Des hommes organisés en mafia
Les experts des questions financières soutiennent que l’Algérie a engrangé 1 000 milliards de dollars US en 20 ans de règne de Abdelaziz Bouteflika. Que reste-t-il aujourd’hui de cette rente pétrolière ? Les caisses de l’Etat sont vides et la crise menace le pays. La justice arrivera-t-elle réellement à tirer au clair tout cet enchevêtrement de relations corrompues, cette toile d’araignée tissée par des hommes organisés en véritable mafia ? Ou c’est juste de la poudre aux yeux, du cinéma pour régaler la galerie et faire oublier qu’une véritable justice indépendante est une institution placée au-delà des hommes forts du moment ? Le cas Bouteflika, épinglé par la Cour des comptes, puis blanchi et intronisé président de la République, 20 ans durant, fonde légitimement le scepticisme des observateurs. Il faut dire aussi que beaucoup manquent à l’appel à la prison d’El Harrach : Chakib Khelil, Amar Ghoul, Amar Tou, Karim Djoudi, Saâdani, Tliba, Zellali, Bejaoui, Zerhouni, Louh, mais aussi les walis, les chefs de daïra… Ce sont toutes ces personnes, faisant partie du personnel politique et administratif, que le peuple veut voir jugées et incarcérées pour tout le mal qu’elles ont fait au pays.
Le peuple, longtemps trahi, a perdu confiance en ses dirigeants, en dépit de leur bonne volonté. De tels doutes sont légitimes. Les Algériens veulent une justice indépendante qui ne peut être garantie que par un Etat de droit où les élections sont libres, pluralistes et transparentes », explique le sociologue Addi Lahouari. Et de s’interroger :
« Pourquoi les protagonistes des affaires Khalifa, Chakib Khelil, Sonatrach I et II, l’autoroute Est-Ouest, et d’autres encore n’ont pas été arrêtés ? L’interrogation du professeur Addi est légitime et dit tout haut ce que le peuple pense tout bas. Il y a beaucoup à faire pour éradiquer la mafia institutionnelle et ce n’est pas une simple mission en dépit de la bonne volonté et de la détermination affichée par l’état-major de l’armée », explique Lakhdar Bouregaâ. Benyoucef Melouk rejoint l’ancien commandant de la Wilaya 4 historique et assure : « Etablir un pouvoir judiciaire indépendant, ce n’est pas un vain mot, c’est un sacrifice. »

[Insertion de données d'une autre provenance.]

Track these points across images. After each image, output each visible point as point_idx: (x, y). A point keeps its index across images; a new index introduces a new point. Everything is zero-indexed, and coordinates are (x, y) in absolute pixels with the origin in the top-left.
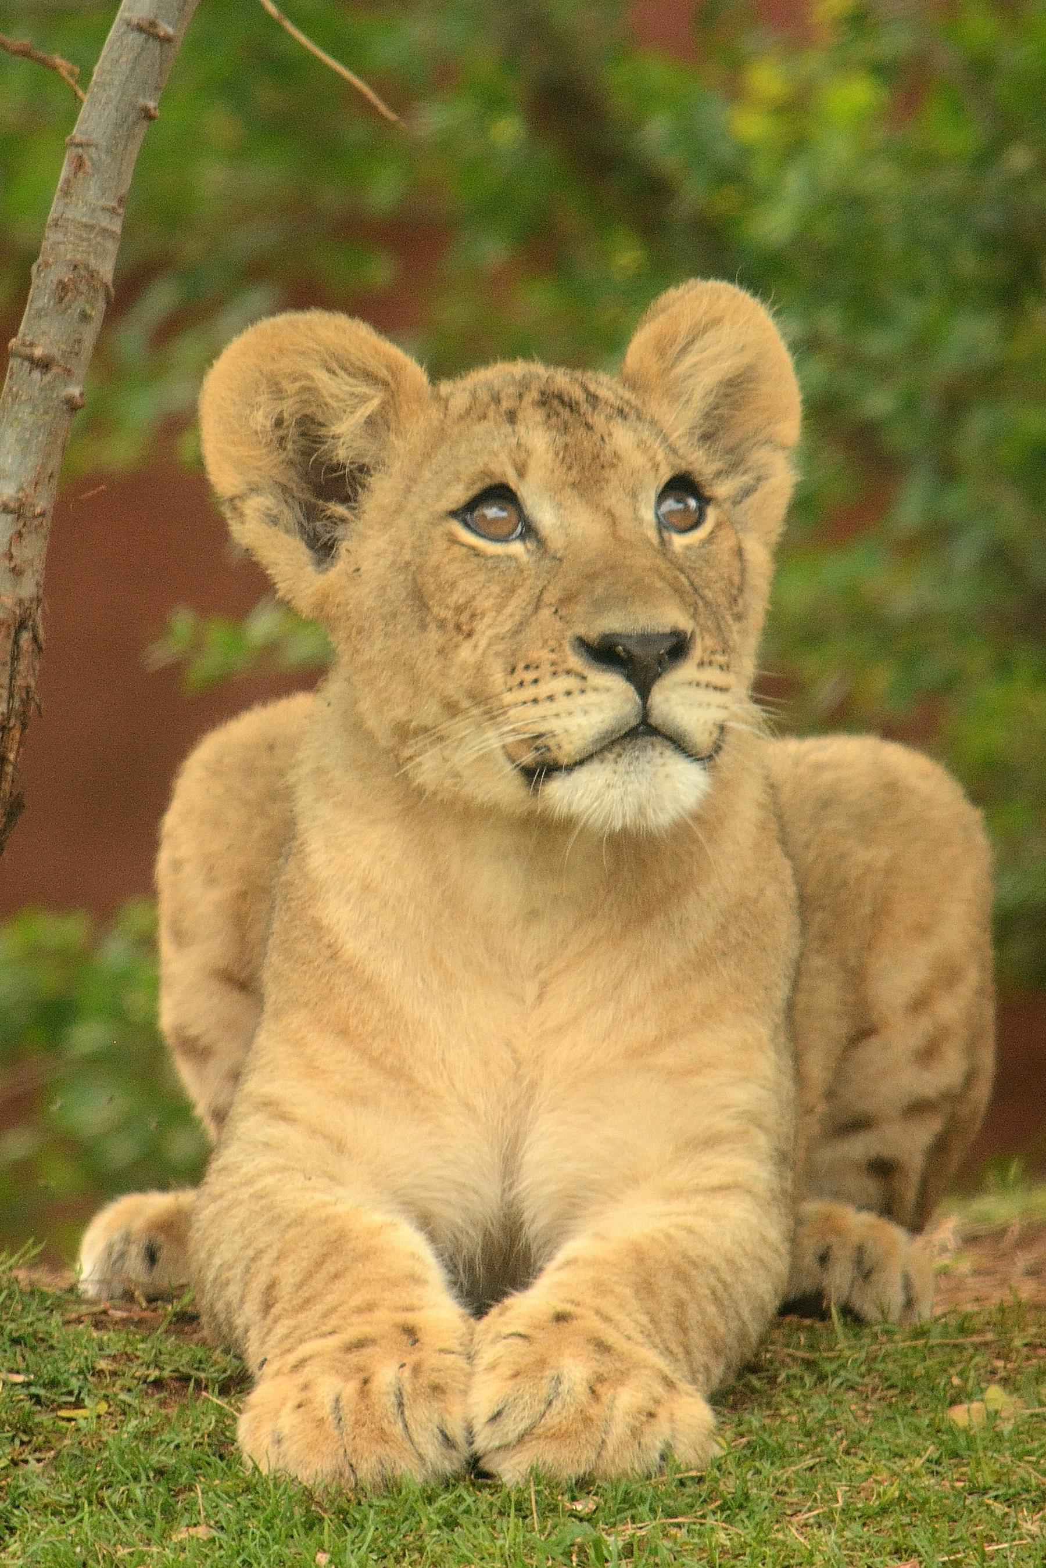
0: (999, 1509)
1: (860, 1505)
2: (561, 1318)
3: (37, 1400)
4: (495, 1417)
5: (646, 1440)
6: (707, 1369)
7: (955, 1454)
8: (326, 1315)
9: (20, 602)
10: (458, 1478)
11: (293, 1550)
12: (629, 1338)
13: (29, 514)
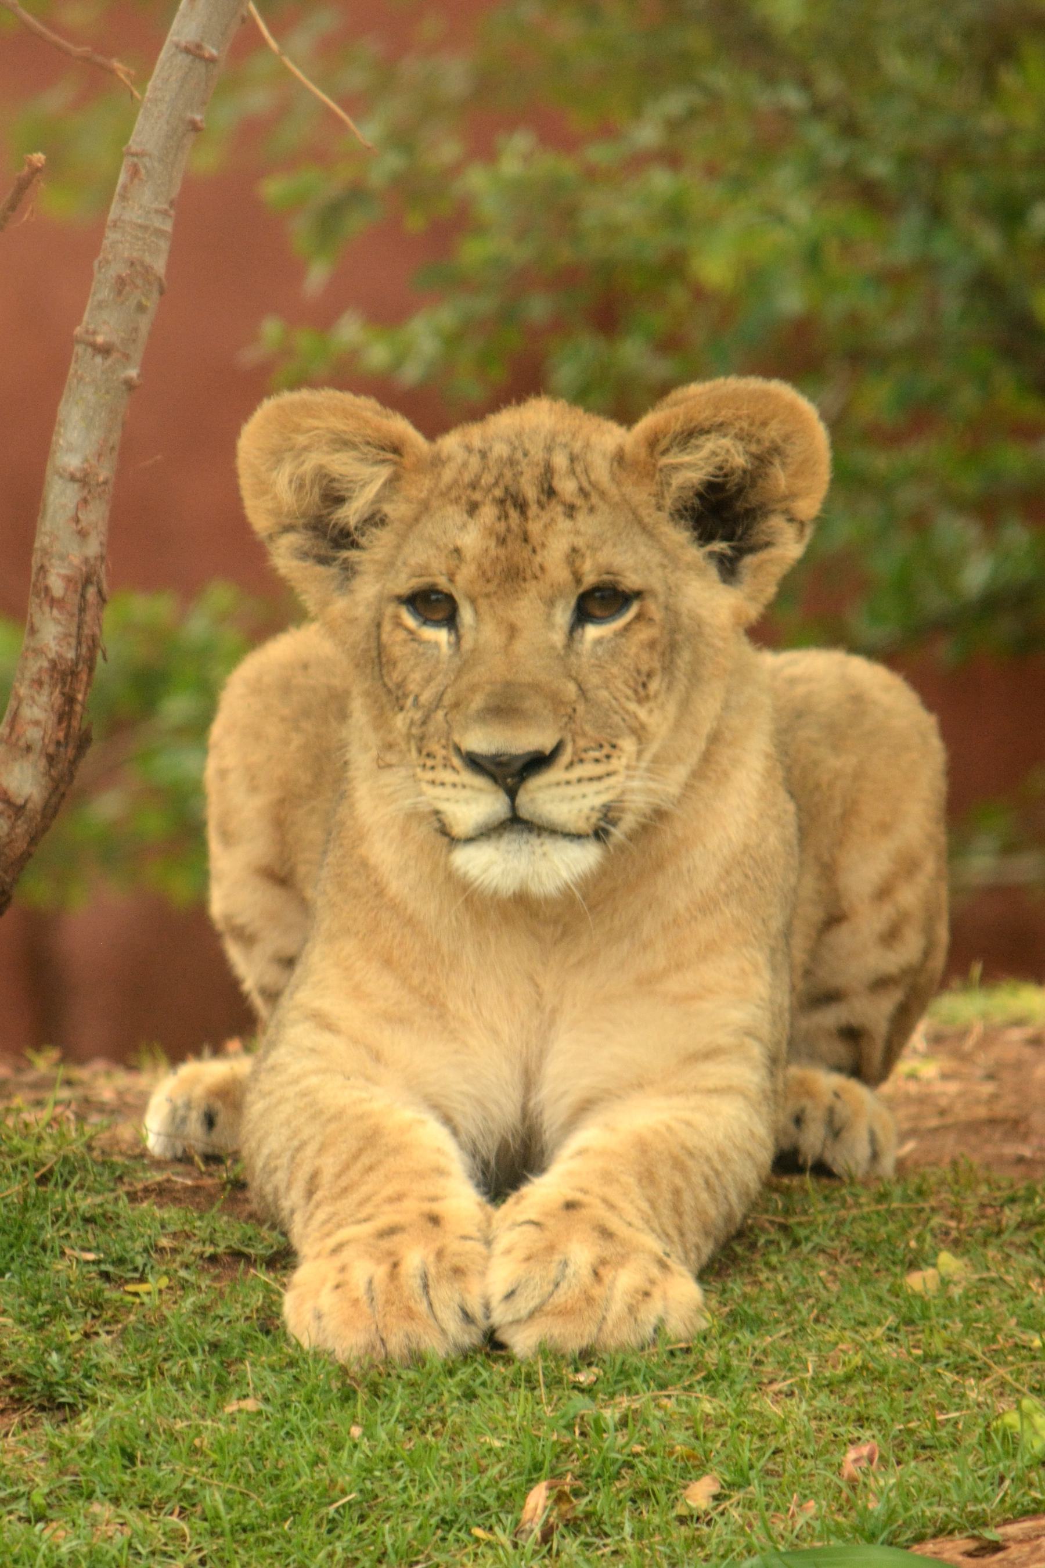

Le rêve d’une justice libre
Lundi dernier, 17 juin, Gaïd Salah, chef d’état-major de l’ANP, a déclaré dans son discours : « (…) que quelles que soient les circonstances, de façon à faire comparaître devant la justice tous les corrompus, quels que soient leur fonction ou leur rang social ». Il faut dire que c’est louable comme mission, mais aussi difficile et périlleuse sans un soutien de tout le peuple. Car, il y a beaucoup d’intérêts en jeu et les parties seraient liées même à des influences étrangères. Bouregaâ ajoute que : « Selon les estimations de plusieurs experts nationaux, entre 300 et 350 milliards de dollars ont été transférés illicitement durant les vingt dernières années. » Lakhdar Bouregaâ assure : « Le chef d’état-major mène un grand travail dans le cadre des arrestations menées contre le terrorisme financier. C’est très osé de sa part! On a l’impression qu’il est en train de répondre aux revendications du Hirak qui exige l’arrestation des symboles de la tyrannie et de ceux qui ont vidé les caisses de l’Etat. Mais il faut dire que les arrestations ne suffisent pas sans qu’il y ait un véritable jugement des coupables et la récupération des biens volés et détournés. » Des personnes longtemps intouchables ont été incarcérées, comme par magie. Le vieux général fait des échos sur la scène internationale, le monde l’admire et s’interroge : ses déclarations relèvent-elles d’une véritable volonté d’en finir avec les habitudes d’un système et accompagner le mouvement du peuple, ou s’agit-il juste d’un coup d’épée dans l’eau ? Une chose est sûre : Gaïd Salah a fait de la prison militaire de Blida le nouveau lieu de résidence des tout-puissants de l’armée algérienne et du pénitencier d’El Harrach, celui des symboles du gouvernement algérien et de leurs relais politico-financiers. L’humour populaire en fait déjà des blagues. La prison d’El-Harrach est rebaptisée « nouveau siège du gouvernement et Blida le siège de la Présidence».